Below The Tree Line
Which trees die for which guitars, and why.
A few words on woods, compiled with the help of John Ward of Polaxe Guitars, based at the Ealing Workshop.
STARTING with steel strung acoustics, where the wood gets the chance to speak for itself, pay attention to the wording in the brochure. That soundboard or 'top': it may be chipboard with just enough veneer on it to make it "spruce topped", but it's not the same as having a fully fledged "spruce top". Those last two letters are important. The fewer the laminations, the better, with the solid wood best of all. "Cedar is very bright, loud and upfront," says John, "spruce is much more even, you can get a good even response across the whole range."
For the bodies, various plywoods are the order of the day from many of the far eastern budget manufacturers. They may be faced with mahogany or rosewood, "or some sort of rubbishy stuff that looks the same, like nato," groans John.

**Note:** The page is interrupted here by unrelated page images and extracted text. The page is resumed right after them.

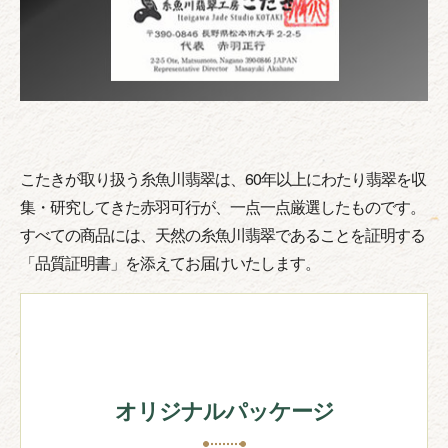
こたきが取り扱う糸魚川翡翠は、60年以上にわたり翡翠を収
集・研究してきた赤羽可行が、一点一点厳選したものです。
すべての商品には、天然の糸魚川翡翠であることを証明する
「品質証明書」を添えてお届けいたします。
オリジナルパッケージ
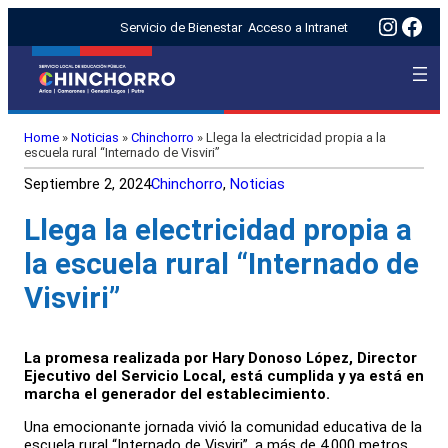
Insta
Fac
Servicio de Bienestar
Acceso a Intranet
Home
»
Noticias
»
Chinchorro
»
Llega la electricidad propia a la
escuela rural “Internado de Visviri”
Septiembre 2, 2024
Chinchorro
, 
Noticias
Llega la electricidad propia a
la escuela rural “Internado de
Visviri”
La promesa realizada por Hary Donoso López, Director
Ejecutivo del Servicio Local, está cumplida y ya está en
marcha el generador del establecimiento.
Una emocionante jornada vivió la comunidad educativa de la
escuela rural “Internado de Visviri”, a más de 4.000 metros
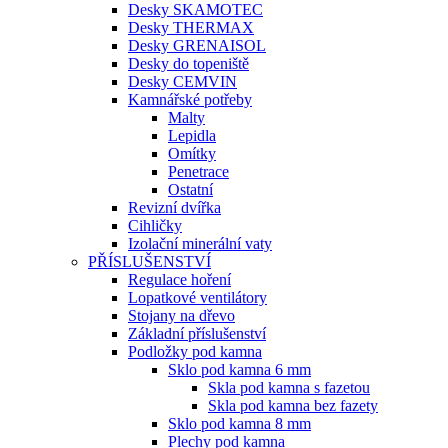
Desky SKAMOTEC
Desky THERMAX
Desky GRENAISOL
Desky do topeniště
Desky CEMVIN
Kamnářské potřeby
Malty
Lepidla
Omítky
Penetrace
Ostatní
Revizní dvířka
Cihličky
Izolační minerální vaty
PŘÍSLUŠENSTVÍ
Regulace hoření
Lopatkové ventilátory
Stojany na dřevo
Základní příslušenství
Podložky pod kamna
Sklo pod kamna 6 mm
Skla pod kamna s fazetou
Skla pod kamna bez fazety
Sklo pod kamna 8 mm
Plechy pod kamna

Rosewood and ebony are favourite for fingerboards, with ebony recommended for its hardness, strength and durability. The Italian firm Eko use something with the delightful name wenge.
For classical guitars at the upper end of the market, the very rare and expensive Brazilian rosewood is preferred. The going price for enough timber to make a guitar's back and sides is apparently upwards of £100.

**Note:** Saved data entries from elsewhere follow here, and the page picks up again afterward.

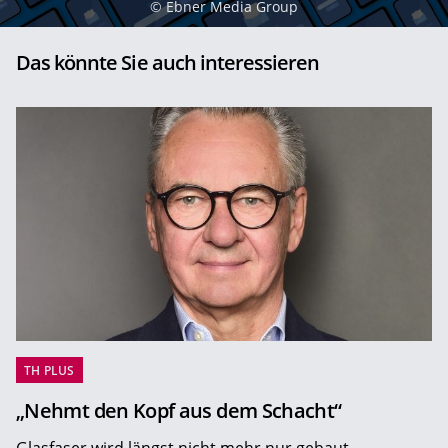
©
Ebner Media Group
Das könnte Sie auch interessieren
TH PLUS
„Nehmt den Kopf aus dem Schacht“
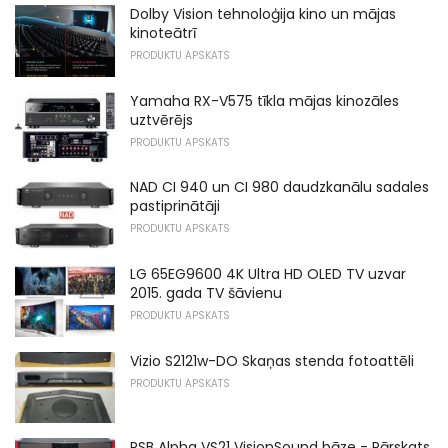
Dolby Vision tehnoloģija kino un mājas
kinoteātrī
PRODUKTU APSKATS
Yamaha RX-V575 tīkla mājas kinozāles
uztvērējs
PRODUKTU APSKATS
NAD CI 940 un CI 980 daudzkanālu sadales
pastiprinātāji
PRODUKTU APSKATS
LG 65EG9600 4K Ultra HD OLED TV uzvar
2015. gada TV šāvienu
PRODUKTU APSKATS
Vizio S2121w-DO Skaņas stenda fotoattēli
PRODUKTU APSKATS
PSB Alpha VS21 VisionSound bāze - Pārskats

For the all important soundboard, best Alpine spruce is the first choice; "split and not sawn", says John, laughing, and going on to knock a number of holes in that particular preference of mumbo-jumboing guitar makers who claim it keeps the wood fibres together.
For solid electrics, the effect of the wood on sound quality is much less important.
John favours rock maple for necks, although some makers use sycamore which is related to maple. Mahogany is another common material, and the Yamaha SG2000 boasted a sandwich with maple at the centre and mahogany on each side — an arrangement sometimes imitated.
Some maple is fungally attacked in the growth process and this results in both greater strength and the distinctive "birds-eye" markings which make it attractive, but expensive and difficult to work.
For bodies, all sorts of hardwood can be used, but benefits in sustain that come from greater density are offset by the weight penalty and the difficulty in working the wood for the maker. Fender use ash and alder; alder is easier to work, but needs painting. Ash looks good nude.
Gibson favour mahogany, with the South American variety the best and African and far eastern varieties trailing some way behind.
The basswood commonly encountered in Japanese guitar catalogues is apparently another word for alder. Then there's nato, a kind of African mahogany, "very open-grained and coarse, truss rods burst out of the back of it," says our expert, obviously not a fan.
The more exotic woods may need to be packed with filler before they become usable: for instance paduak or yew. Sometimes the wood may generate oils which blister the finish off from the inside. One last tip to would-be guitar makers: "don't use exotic wood if you are going to paint it." Wouldn't make a lot of sense, would it?